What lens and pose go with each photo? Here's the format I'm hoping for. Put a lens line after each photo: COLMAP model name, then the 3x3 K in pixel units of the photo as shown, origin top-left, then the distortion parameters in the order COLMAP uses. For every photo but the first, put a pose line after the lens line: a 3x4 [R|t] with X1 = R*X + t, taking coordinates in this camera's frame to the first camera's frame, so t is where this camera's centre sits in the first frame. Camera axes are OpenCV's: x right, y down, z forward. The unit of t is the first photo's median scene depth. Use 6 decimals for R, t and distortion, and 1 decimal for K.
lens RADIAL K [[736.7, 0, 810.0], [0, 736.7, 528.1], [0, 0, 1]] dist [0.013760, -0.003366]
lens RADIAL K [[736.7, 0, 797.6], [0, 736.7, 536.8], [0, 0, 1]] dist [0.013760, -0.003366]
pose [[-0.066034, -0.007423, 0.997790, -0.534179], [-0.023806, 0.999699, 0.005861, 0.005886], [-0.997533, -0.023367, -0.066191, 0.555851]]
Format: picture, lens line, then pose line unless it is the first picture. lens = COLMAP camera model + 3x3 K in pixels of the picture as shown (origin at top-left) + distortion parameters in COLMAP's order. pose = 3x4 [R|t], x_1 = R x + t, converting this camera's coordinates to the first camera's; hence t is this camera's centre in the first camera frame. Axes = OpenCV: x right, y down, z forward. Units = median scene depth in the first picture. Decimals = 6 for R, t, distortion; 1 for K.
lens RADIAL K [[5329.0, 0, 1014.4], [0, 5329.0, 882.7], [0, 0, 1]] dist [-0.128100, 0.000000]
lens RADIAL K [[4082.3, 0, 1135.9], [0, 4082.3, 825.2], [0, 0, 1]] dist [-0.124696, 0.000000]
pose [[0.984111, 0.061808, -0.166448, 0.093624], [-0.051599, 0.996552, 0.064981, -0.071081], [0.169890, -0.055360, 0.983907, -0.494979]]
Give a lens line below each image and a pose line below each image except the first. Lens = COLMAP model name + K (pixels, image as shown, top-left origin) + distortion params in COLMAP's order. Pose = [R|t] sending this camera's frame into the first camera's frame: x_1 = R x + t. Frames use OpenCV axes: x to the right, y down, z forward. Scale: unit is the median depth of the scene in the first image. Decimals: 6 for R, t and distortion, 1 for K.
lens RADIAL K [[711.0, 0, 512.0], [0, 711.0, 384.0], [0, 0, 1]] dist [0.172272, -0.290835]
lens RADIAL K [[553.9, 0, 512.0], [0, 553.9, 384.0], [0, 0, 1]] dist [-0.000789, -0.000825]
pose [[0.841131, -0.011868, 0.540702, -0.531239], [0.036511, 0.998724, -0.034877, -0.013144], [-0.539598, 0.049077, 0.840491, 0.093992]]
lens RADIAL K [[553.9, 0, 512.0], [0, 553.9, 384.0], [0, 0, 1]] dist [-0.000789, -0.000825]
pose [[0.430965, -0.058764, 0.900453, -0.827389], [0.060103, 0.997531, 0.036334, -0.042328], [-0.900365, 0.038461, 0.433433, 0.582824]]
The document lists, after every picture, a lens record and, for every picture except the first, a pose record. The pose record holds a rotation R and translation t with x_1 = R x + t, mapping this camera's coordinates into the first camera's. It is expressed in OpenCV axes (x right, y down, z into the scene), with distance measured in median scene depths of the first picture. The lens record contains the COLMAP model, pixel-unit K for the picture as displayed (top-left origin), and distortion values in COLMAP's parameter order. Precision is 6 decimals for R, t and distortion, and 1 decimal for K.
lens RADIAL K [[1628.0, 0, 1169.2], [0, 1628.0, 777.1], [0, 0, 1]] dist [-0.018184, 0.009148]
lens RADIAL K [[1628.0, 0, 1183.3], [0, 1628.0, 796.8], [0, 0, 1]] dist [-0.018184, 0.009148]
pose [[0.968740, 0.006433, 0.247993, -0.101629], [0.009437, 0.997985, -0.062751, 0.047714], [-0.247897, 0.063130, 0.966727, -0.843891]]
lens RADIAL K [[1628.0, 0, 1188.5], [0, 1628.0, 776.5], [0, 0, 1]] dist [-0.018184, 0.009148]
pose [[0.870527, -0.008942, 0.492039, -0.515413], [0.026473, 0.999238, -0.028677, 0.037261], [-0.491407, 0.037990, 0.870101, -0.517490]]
_____
▸ **EXERCISE**:
The data above needs to be repeated exactly, line for line.

▸ **OUTPUT**:
What lens and pose go with each photo? Here's the format I'm hoping for. Put a lens line after each photo: COLMAP model name, then the 3x3 K in pixel units of the photo as shown, origin top-left, then the distortion parameters in the order COLMAP uses. For every photo but the first, put a pose line after the lens line: a 3x4 [R|t] with X1 = R*X + t, taking coordinates in this camera's frame to the first camera's frame, so t is where this camera's centre sits in the first frame. Camera axes are OpenCV's: x right, y down, z forward. The unit of t is the first photo's median scene depth. Use 6 decimals for R, t and distortion, and 1 decimal for K.
lens RADIAL K [[736.7, 0, 810.0], [0, 736.7, 528.1], [0, 0, 1]] dist [0.013760, -0.003366]
lens RADIAL K [[736.7, 0, 797.6], [0, 736.7, 536.8], [0, 0, 1]] dist [0.013760, -0.003366]
pose [[-0.066034, -0.007423, 0.997790, -0.534179], [-0.023806, 0.999699, 0.005861, 0.005886], [-0.997533, -0.023367, -0.066191, 0.555851]]
Format: picture, lens line, then pose line unless it is the first picture. lens = COLMAP camera model + 3x3 K in pixels of the picture as shown (origin at top-left) + distortion parameters in COLMAP's order. pose = 3x4 [R|t], x_1 = R x + t, converting this camera's coordinates to the first camera's; hence t is this camera's centre in the first camera frame. Axes = OpenCV: x right, y down, z forward. Units = median scene depth in the first picture. Decimals = 6 for R, t, distortion; 1 for K.
lens RADIAL K [[5329.0, 0, 1014.4], [0, 5329.0, 882.7], [0, 0, 1]] dist [-0.128100, 0.000000]
lens RADIAL K [[4082.3, 0, 1135.9], [0, 4082.3, 825.2], [0, 0, 1]] dist [-0.124696, 0.000000]
pose [[0.984111, 0.061808, -0.166448, 0.093624], [-0.051599, 0.996552, 0.064981, -0.071081], [0.169890, -0.055360, 0.983907, -0.494979]]
Give a lens line below each image and a pose line below each image except the first. Lens = COLMAP model name + K (pixels, image as shown, top-left origin) + distortion params in COLMAP's order. Pose = [R|t] sending this camera's frame into the first camera's frame: x_1 = R x + t. Frames use OpenCV axes: x to the right, y down, z forward. Scale: unit is the median depth of the scene in the first image. Decimals: 6 for R, t and distortion, 1 for K.
lens RADIAL K [[711.0, 0, 512.0], [0, 711.0, 384.0], [0, 0, 1]] dist [0.172272, -0.290835]
lens RADIAL K [[553.9, 0, 512.0], [0, 553.9, 384.0], [0, 0, 1]] dist [-0.000789, -0.000825]
pose [[0.841131, -0.011868, 0.540702, -0.531239], [0.036511, 0.998724, -0.034877, -0.013144], [-0.539598, 0.049077, 0.840491, 0.093992]]
lens RADIAL K [[553.9, 0, 512.0], [0, 553.9, 384.0], [0, 0, 1]] dist [-0.000789, -0.000825]
pose [[0.430965, -0.058764, 0.900453, -0.827389], [0.060103, 0.997531, 0.036334, -0.042328], [-0.900365, 0.038461, 0.433433, 0.582824]]
The document lists, after every picture, a lens record and, for every picture except the first, a pose record. The pose record holds a rotation R and translation t with x_1 = R x + t, mapping this camera's coordinates into the first camera's. It is expressed in OpenCV axes (x right, y down, z into the scene), with distance measured in median scene depths of the first picture. The lens record contains the COLMAP model, pixel-unit K for the picture as displayed (top-left origin), and distortion values in COLMAP's parameter order. Precision is 6 decimals for R, t and distortion, and 1 decimal for K.
lens RADIAL K [[1628.0, 0, 1169.2], [0, 1628.0, 777.1], [0, 0, 1]] dist [-0.018184, 0.009148]
lens RADIAL K [[1628.0, 0, 1183.3], [0, 1628.0, 796.8], [0, 0, 1]] dist [-0.018184, 0.009148]
pose [[0.968740, 0.006433, 0.247993, -0.101629], [0.009437, 0.997985, -0.062751, 0.047714], [-0.247897, 0.063130, 0.966727, -0.843891]]
lens RADIAL K [[1628.0, 0, 1188.5], [0, 1628.0, 776.5], [0, 0, 1]] dist [-0.018184, 0.009148]
pose [[0.870527, -0.008942, 0.492039, -0.515413], [0.026473, 0.999238, -0.028677, 0.037261], [-0.491407, 0.037990, 0.870101, -0.517490]]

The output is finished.